Discussion in 'Survival and Wilderness Skills' started by Strigidae, Dec 21, 2016.
Lol...it was a labor of love, so to speak. She did enjoy it!
I bet Jeff Randall can carve a mean spoon...!! A master at work so to speak !
Here’s a couple of backpacker spoons. One is for getting into a mountain house bag the other for a kit bag.
Super smart on the mountain house spoon!!
That's a brilliant idea. I just got a long slender branch from a red maple tree and was wondering what to do with it.

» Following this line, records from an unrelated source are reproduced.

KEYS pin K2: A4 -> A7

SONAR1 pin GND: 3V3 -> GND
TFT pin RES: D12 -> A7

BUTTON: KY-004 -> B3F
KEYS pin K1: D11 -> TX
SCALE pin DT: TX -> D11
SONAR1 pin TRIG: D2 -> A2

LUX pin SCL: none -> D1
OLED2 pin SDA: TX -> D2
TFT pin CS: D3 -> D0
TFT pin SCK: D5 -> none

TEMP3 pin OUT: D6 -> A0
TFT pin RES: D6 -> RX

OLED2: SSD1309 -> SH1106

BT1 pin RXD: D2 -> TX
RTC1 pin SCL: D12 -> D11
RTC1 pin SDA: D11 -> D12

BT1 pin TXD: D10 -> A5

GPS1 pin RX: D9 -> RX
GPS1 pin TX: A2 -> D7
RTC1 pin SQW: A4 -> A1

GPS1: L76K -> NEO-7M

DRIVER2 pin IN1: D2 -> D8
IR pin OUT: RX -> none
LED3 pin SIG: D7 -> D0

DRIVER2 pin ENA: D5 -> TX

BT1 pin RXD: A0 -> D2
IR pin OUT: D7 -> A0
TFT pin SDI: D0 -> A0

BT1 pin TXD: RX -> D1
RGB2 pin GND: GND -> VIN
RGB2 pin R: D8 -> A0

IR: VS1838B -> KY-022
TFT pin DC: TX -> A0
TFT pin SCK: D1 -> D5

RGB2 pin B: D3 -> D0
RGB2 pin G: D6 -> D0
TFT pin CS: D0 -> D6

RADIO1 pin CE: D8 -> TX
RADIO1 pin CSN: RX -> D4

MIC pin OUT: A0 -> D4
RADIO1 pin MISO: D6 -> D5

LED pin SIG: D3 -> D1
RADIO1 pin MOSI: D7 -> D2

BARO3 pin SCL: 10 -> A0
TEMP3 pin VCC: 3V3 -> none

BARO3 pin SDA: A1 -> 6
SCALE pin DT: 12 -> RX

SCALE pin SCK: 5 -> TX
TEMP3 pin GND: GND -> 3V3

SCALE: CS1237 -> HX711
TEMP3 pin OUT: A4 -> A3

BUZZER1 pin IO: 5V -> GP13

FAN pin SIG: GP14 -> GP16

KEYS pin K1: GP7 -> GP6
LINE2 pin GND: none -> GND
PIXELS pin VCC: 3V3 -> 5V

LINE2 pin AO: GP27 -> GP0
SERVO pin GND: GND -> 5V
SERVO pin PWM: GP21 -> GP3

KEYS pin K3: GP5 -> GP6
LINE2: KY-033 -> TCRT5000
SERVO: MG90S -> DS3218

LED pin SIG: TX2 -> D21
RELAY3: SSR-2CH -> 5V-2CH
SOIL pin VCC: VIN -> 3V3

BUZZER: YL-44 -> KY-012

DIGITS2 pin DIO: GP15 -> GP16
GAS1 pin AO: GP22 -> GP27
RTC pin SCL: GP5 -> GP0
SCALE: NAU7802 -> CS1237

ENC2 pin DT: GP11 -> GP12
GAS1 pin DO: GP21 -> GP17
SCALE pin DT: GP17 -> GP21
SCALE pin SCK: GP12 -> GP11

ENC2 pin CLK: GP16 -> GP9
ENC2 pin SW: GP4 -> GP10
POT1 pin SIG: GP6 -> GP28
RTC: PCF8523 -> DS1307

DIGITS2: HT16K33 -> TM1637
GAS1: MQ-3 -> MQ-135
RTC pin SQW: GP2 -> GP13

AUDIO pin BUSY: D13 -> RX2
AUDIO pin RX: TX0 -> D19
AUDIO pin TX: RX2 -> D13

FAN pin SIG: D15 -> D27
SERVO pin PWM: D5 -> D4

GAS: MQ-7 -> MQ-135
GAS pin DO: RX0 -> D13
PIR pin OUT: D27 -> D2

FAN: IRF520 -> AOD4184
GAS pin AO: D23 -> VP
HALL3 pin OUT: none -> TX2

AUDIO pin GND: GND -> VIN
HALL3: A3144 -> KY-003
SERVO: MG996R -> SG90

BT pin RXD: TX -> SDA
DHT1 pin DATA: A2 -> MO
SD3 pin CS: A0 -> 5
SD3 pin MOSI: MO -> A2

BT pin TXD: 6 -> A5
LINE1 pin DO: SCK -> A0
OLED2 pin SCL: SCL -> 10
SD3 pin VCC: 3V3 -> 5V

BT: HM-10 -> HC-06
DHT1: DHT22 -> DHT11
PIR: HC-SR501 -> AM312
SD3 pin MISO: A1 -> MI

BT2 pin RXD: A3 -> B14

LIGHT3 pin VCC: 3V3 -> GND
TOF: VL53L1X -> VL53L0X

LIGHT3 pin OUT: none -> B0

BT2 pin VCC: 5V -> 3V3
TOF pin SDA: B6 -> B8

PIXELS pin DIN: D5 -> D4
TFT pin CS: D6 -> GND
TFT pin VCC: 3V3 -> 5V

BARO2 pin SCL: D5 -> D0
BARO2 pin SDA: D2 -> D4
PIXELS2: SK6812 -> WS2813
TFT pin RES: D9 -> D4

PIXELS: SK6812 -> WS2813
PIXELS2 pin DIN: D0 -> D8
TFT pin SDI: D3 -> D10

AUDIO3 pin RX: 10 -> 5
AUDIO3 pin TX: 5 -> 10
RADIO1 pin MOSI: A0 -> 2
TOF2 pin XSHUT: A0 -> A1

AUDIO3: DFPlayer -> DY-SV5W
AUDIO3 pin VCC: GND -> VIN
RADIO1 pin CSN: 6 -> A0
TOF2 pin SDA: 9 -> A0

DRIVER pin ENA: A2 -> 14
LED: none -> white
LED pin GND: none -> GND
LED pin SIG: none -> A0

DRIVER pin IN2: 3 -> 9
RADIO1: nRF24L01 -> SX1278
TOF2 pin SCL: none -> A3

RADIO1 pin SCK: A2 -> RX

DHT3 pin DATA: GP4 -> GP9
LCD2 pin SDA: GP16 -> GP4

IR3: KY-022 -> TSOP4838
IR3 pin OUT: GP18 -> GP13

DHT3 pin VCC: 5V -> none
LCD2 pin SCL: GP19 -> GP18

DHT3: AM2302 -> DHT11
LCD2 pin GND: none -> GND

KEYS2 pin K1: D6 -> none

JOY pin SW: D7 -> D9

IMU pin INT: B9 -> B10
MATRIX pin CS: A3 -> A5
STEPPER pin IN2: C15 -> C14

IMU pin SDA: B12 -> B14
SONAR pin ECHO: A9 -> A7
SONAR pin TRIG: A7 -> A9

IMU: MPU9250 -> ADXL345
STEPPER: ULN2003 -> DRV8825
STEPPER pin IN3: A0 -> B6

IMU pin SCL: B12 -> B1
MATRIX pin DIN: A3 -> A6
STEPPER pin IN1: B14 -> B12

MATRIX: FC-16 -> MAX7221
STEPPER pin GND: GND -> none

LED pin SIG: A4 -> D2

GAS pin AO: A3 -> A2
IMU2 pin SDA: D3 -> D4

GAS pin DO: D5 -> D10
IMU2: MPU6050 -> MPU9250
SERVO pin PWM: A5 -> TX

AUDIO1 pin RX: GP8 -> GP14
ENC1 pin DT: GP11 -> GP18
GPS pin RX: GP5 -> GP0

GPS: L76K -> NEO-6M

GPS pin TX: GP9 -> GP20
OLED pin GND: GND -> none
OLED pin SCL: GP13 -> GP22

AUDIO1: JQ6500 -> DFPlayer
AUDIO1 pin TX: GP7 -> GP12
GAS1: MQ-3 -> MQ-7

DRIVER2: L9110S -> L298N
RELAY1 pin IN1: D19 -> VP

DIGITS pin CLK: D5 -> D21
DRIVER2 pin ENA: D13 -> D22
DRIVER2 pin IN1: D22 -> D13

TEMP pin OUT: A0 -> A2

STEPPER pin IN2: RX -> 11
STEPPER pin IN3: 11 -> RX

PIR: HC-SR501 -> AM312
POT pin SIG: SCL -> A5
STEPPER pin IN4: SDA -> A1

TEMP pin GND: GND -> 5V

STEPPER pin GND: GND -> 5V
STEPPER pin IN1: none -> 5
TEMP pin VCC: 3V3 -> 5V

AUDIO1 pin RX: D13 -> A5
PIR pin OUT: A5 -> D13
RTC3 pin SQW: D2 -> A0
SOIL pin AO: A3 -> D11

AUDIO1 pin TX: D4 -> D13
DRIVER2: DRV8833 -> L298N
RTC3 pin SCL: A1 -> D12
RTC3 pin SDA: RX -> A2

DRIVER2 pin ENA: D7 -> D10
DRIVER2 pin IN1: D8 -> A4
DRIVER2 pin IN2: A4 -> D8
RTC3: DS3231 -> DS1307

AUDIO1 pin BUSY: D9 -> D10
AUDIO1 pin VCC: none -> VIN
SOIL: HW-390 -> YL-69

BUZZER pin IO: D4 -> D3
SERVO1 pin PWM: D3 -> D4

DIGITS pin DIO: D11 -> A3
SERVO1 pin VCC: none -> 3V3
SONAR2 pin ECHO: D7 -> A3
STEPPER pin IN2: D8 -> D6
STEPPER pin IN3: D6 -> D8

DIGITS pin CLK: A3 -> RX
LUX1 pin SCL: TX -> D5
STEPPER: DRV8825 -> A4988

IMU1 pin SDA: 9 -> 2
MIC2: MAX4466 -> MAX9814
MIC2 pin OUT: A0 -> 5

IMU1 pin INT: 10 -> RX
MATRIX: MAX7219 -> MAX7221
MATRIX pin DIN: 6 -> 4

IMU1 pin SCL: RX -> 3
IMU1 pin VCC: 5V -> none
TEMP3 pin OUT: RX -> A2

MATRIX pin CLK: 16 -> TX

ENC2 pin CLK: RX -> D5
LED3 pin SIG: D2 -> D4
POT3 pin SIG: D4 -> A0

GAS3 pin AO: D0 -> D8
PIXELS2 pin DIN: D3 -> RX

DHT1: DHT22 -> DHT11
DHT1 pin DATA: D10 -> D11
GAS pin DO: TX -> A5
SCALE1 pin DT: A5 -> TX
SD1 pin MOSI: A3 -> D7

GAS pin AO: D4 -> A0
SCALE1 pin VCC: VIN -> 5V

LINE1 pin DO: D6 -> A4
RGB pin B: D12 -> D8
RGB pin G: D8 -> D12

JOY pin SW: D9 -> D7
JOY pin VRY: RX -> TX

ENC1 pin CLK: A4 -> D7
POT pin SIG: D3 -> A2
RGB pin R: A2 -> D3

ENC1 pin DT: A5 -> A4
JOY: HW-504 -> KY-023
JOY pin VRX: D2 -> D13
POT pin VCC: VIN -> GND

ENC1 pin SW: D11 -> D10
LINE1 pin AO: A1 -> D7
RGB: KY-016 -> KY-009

Adding beef stroganoff to your knuckles while backpacking a few days makes for an unpleasant week. Especially when I use my pants for a napkin! Same issue with the tuna packs I often carry. They make for an even more unpleasant aroma! Haven’t tried it out, but I made it longer than the standard packs.
I've been working this piece of red maple for two days now. I had another spoon roughed out. It was the same sort of design as the soup spoons you see in Japanese restaurants. But I put too much pressure on the end and accidentally snapped it in half while shaping the bowl. I'm not going to make this one as "dainty".
That little scandi is nice looking.
Thank you much. It's been a comfortable little blade to use for extended periods.
It's coming along nicely.
Started a new Kuksa cup today.
I am using Ancient Kauri wood which is about 50,000 years old from New Zealand.
It is going to be a 2 handed bowl/
Was planning for a thumb hole.. Instead I have a divet for my fingers.
A little more work today and the first coat of wood conditioner.
The conditioner has made it a lot easier to see the scratches and dings. I am going to let is dry out for a few days and go over it with a finer sand paper..
Lookin' good Dane!
This is the farthest I have gotten on a Kuksa style cup.
Normally I have issues with cracking. But I found a local business that is a big time wood importer and sells high quality USA wood. Managed to get a nice piece to start with and so far no cracking
I'm gonna try something new with this one. Butcher block conditioner and a few minutes in the oven at 350°F. Anyone have a preferred method for finishing/conditioning?
I bought the same butcher block conditioner to use on the above kuksa.
I believe it says to treat with the other “conditioner” the probably sold right next to it first. I did not use the other bottle first. I believe I read that the other bottle is supposed to “moisturize” the wood first.
When applying the one you have i noticed it seems rather “greasy” at first probably from the wax. I used a cotton cloth to almost “buff” the cup which warmed up the wax enough to soak into the wood better and wasn’t as greasy.
The cup was still a little greasy thou so I have been leaving it out to dry for a few days then re applying more.
One thing I did notice was I could tell when I had put on to much as it leaves a little waxy residue when dry.
Thanks Dane, and you're right. I noticed a second bottle of oil which had a similar label to this one. When I got home and read the instructions it did recommend a 2 part process - oil first then condition. Don't tell my wife, she's quick to remind me that I don't follow directions well! It darkened the wood a bit to heat and apply the conditioner. I'll have to drag out my buffing cloths or felt wheels. That's one thing I've not done yet. Thanks again partner!